Correct Answer is ["B","C","D"]
Explanation
Choice A reason:
Seizures are not a common side effect of morphine, and they are unlikely to contribute to this client's fall risk. Seizures can occur in rare cases of morphine overdose, hypersensitivity, or withdrawal, but they are not expected in a client who is receiving a continuous and monitored dose of morphine. Therefore, choice A is incorrect.
Choice B reason:
Nausea is a common side effect of morphine, and it can contribute to this client's fall risk. Nausea can cause the client to feel dizzy, weak, or unsteady, and it can also impair the client's appetite and hydration status. Nausea can also trigger vomiting, which can increase the risk of aspiration or dehydration. Therefore, choice B is correct.
Choice C reason:
Orthostatic hypotension is a common side effect of morphine, and it can contribute to this client's fall risk. Orthostatic hypotension is a sudden drop in blood pressure that occurs when the client changes position from lying to sitting or standing.

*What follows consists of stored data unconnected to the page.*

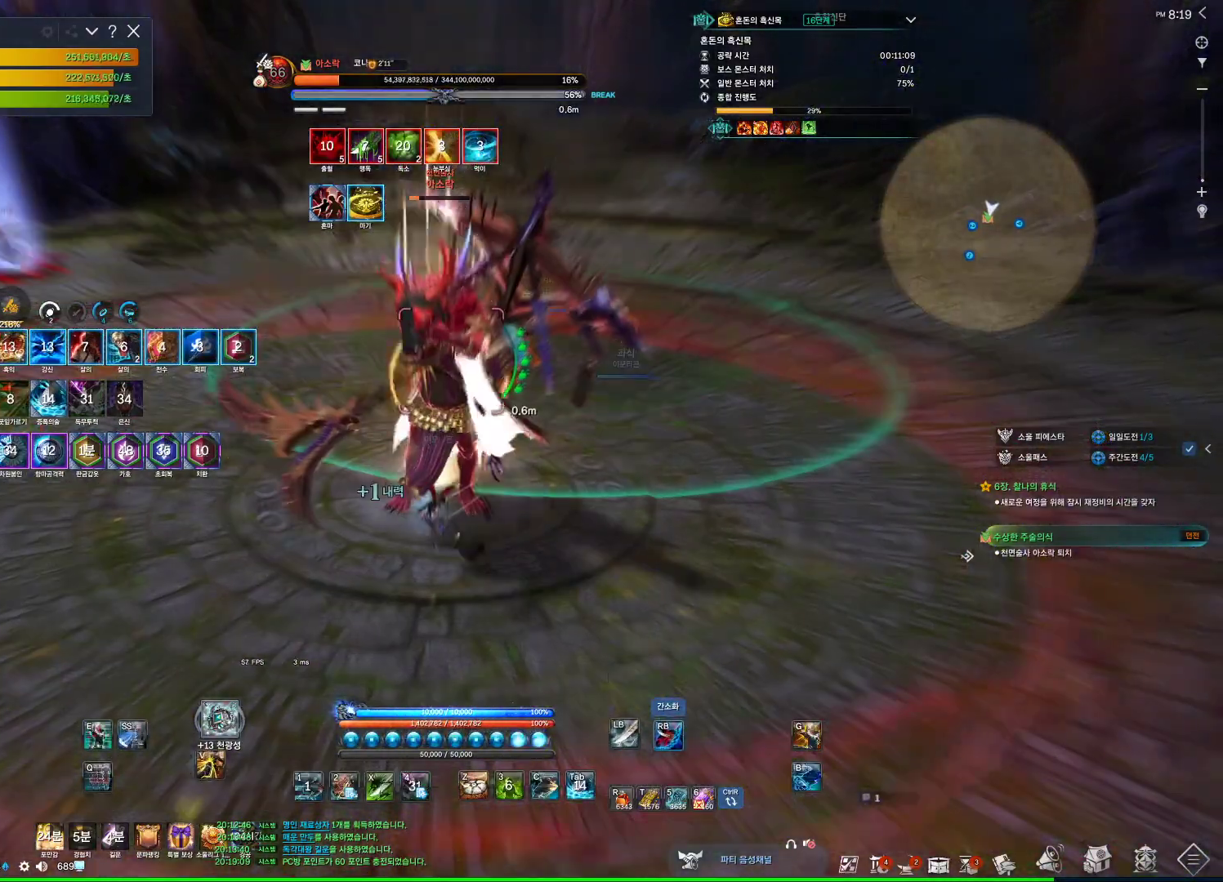
{"keys": ["a", "w"], "mouse": ["right"], "events": [[33, "mouse_right", "up"], [100, "f", "down"], [100, "mouse_wheel", "up"], [300, "a", "down"], [300, "w", "down"], [367, "f", "up"], [367, "mouse_right", "down"]]}
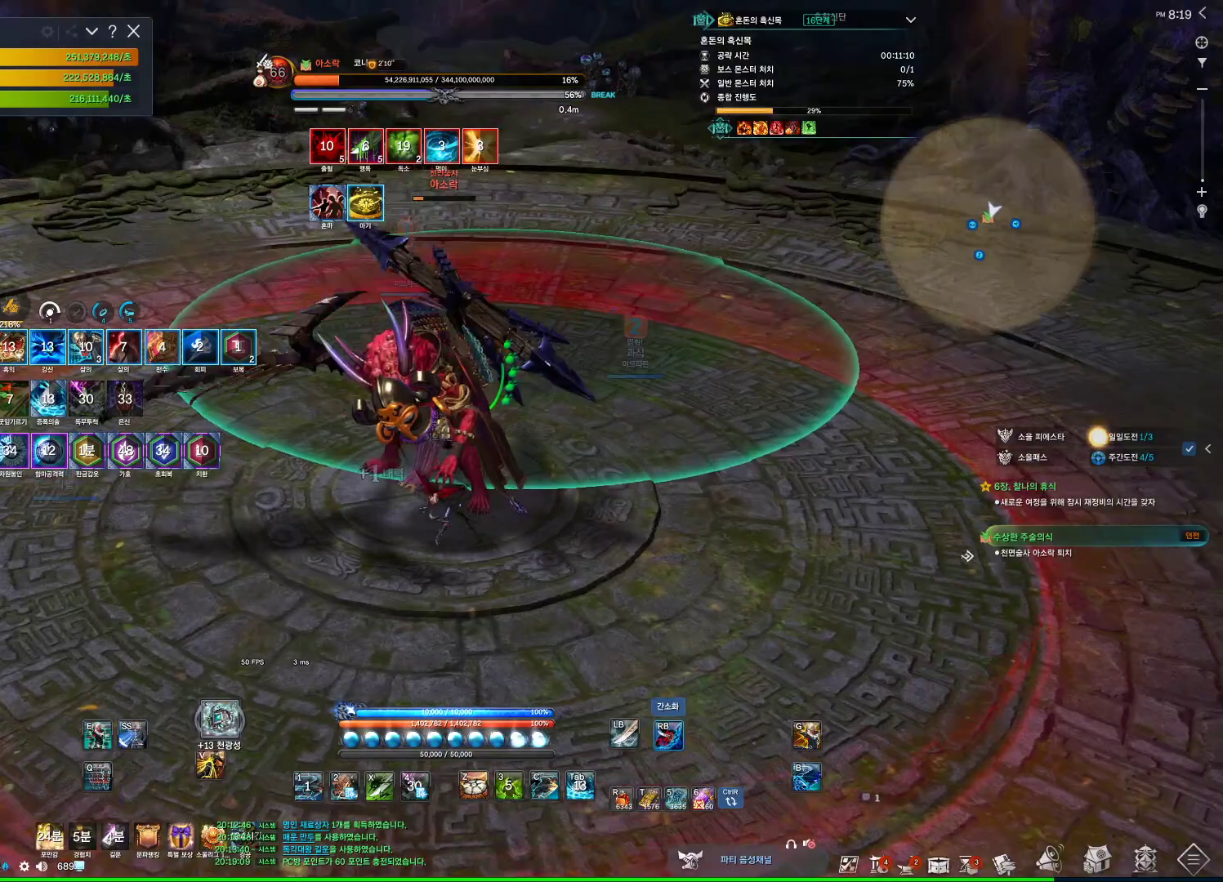
{"keys": ["a", "f"], "mouse": [], "events": [[67, "mouse_right", "up"], [67, "w", "up"], [300, "f", "down"]]}
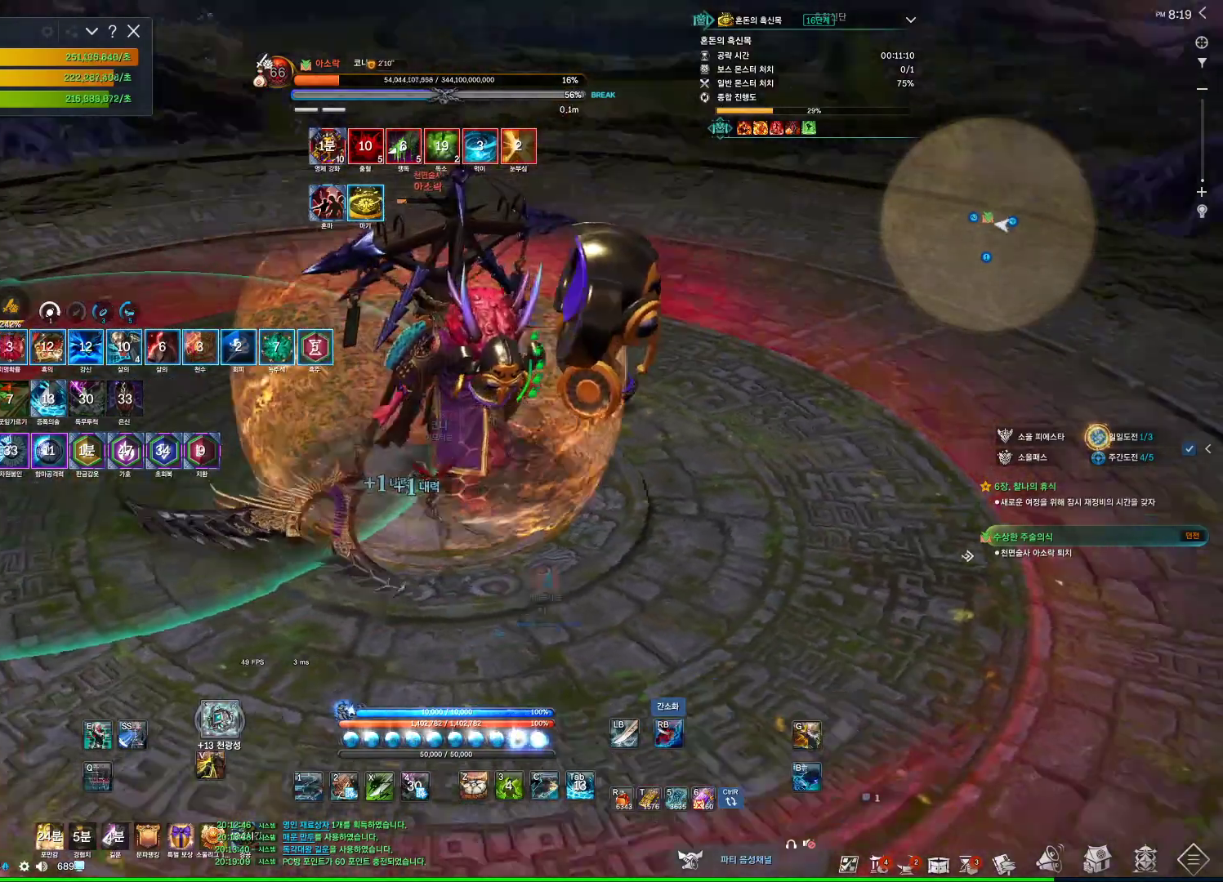
{"keys": ["f"], "mouse": [], "events": [[33, "f", "up"], [33, "mouse_right", "down"], [100, "a", "up"], [100, "s", "down"], [200, "mouse_right", "up"], [300, "f", "down"], [300, "s", "up"]]}
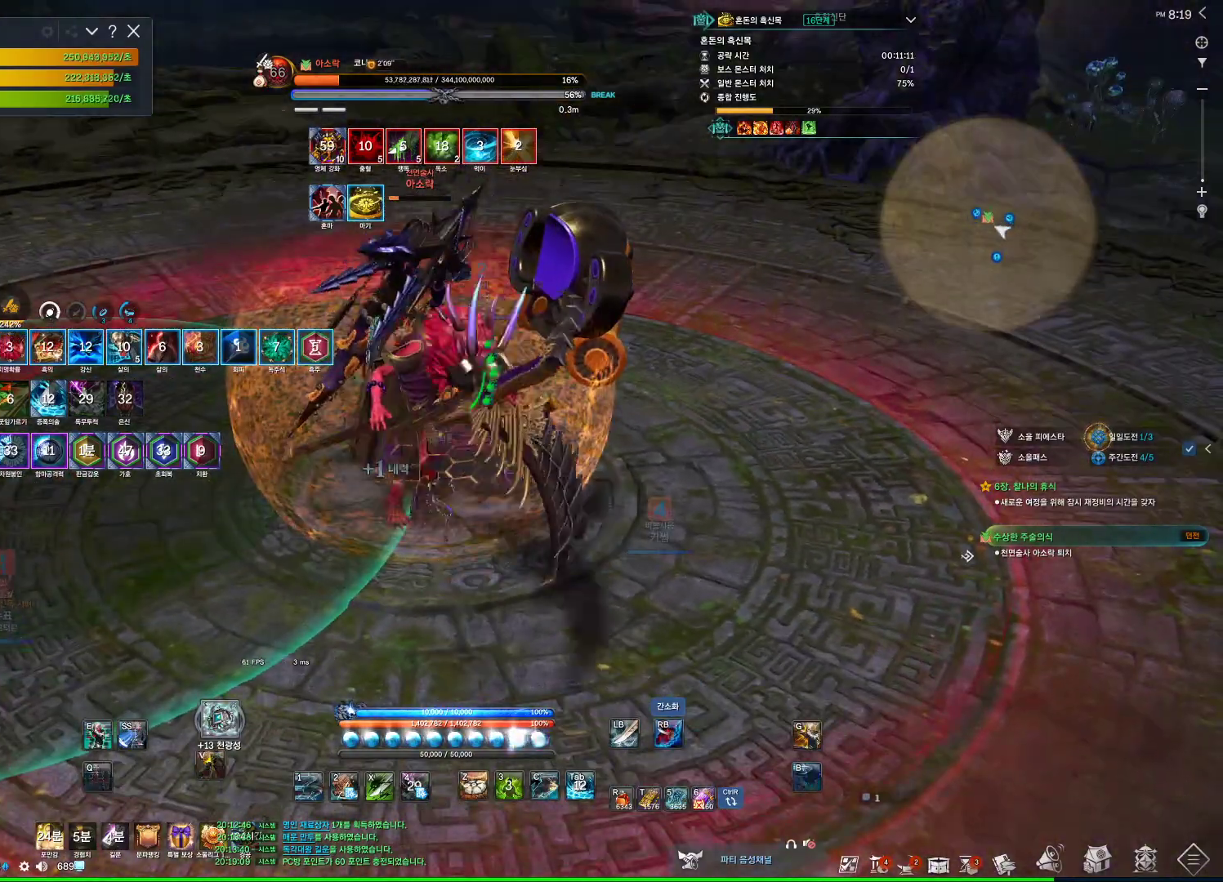
{"keys": ["f"], "mouse": [], "events": [[100, "f", "up"], [133, "mouse_right", "down"], [233, "mouse_wheel", "down"], [333, "mouse_right", "up"], [367, "f", "down"], [367, "mouse_wheel", "up"]]}
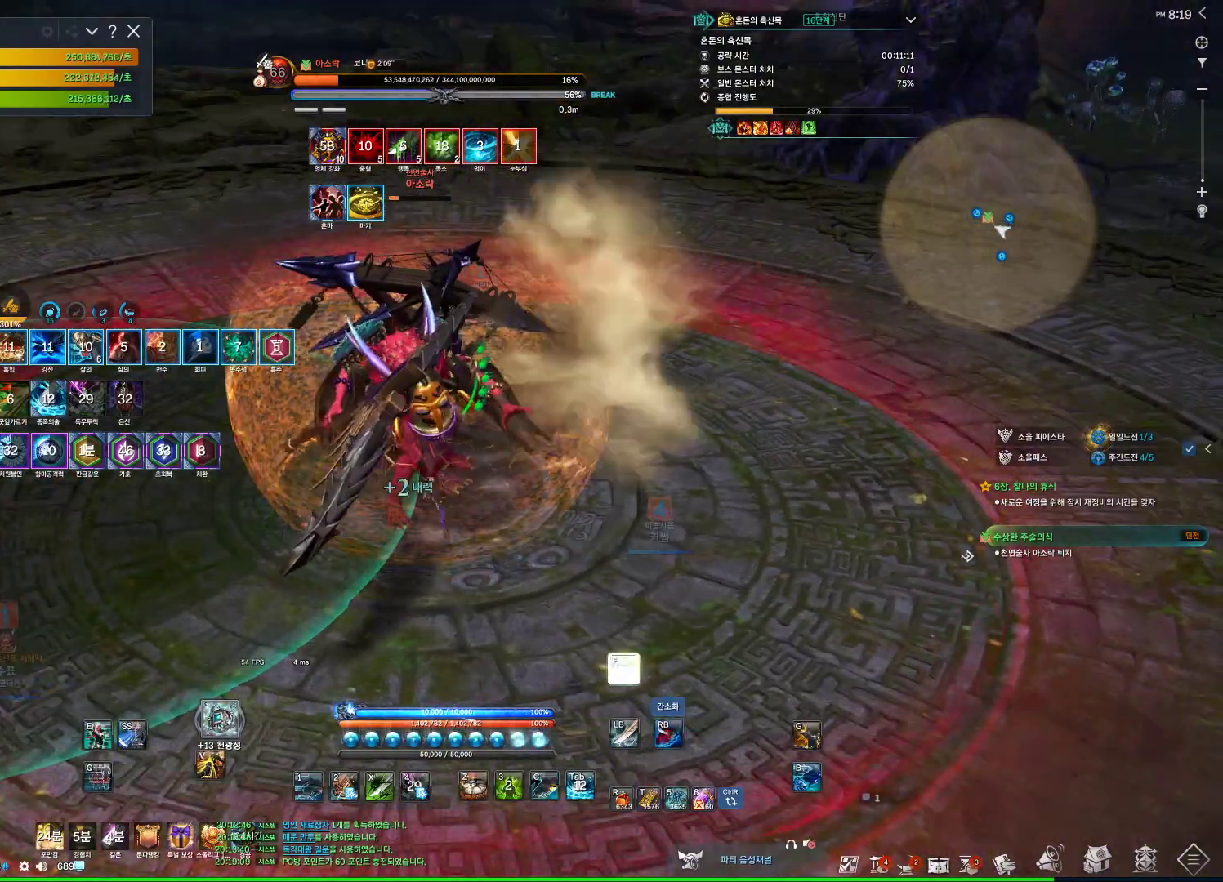
{"keys": [], "mouse": ["right"], "events": [[133, "f", "up"], [367, "mouse_right", "down"]]}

Orthostatic hypotension can cause the client to feel faint, dizzy, or lightheaded, and it can also increase the risk of syncope (loss of consciousness) or cardiac arrhythmias. Therefore, choice C is correct.
Choice D reason:
Sedation is a common side effect of morphine, and it can contribute to this client's fall risk. Sedation can cause the client to feel sleepy, drowsy, or confused, and it can also impair the client's alertness and coordination. Sedation can also reduce the client's ability to respond to stimuli or alarms, and it can increase the risk of respiratory depression or coma. Therefore, choice D is correct.
Choice E reason:
Euphoria is a common side effect of morphine, and it can contribute to this client's fall risk. Euphoria is a feeling of intense happiness or well-being that is induced by the activation of opioid receptors in the brain. Euphoria can cause the client to feel overconfident, impulsive, or reckless, and it can also impair the client's judgment and perception of reality. Euphoria can also increase the risk of psychological dependence or addiction. Therefore, choice E is correct.
Choice F reason:
Itching is a common side effect of morphine, and it can contribute to this client's fall risk. Itching is caused by the release of histamine from mast cells in response to the stimulation of opioid receptors in the skin. Itching can cause the client to scratch excessively, which can damage the skin and increase the risk of infection. Itching can also distract the client from other sensations or warnings, and it can reduce the client's comfort and quality of life. Therefore, choice F is correct.
Choice G reason:
Urinary retention is a common side effect of morphine, and it can contribute to this client's fall risk. Urinary retention is the inability to empty the bladder completely or voluntarily due to the inhibition of bladder contraction by opioid receptors in the urinary tract. Urinary retention can cause the client to feel pain, discomfort, or urgency in the lower abdomen, and it can also increase the risk of urinary tract infection or kidney damage. Urinary retention can also prompt the client to attempt to get out of bed without assistance or supervision, which can increase the risk of falling. Therefore, choice G is correct.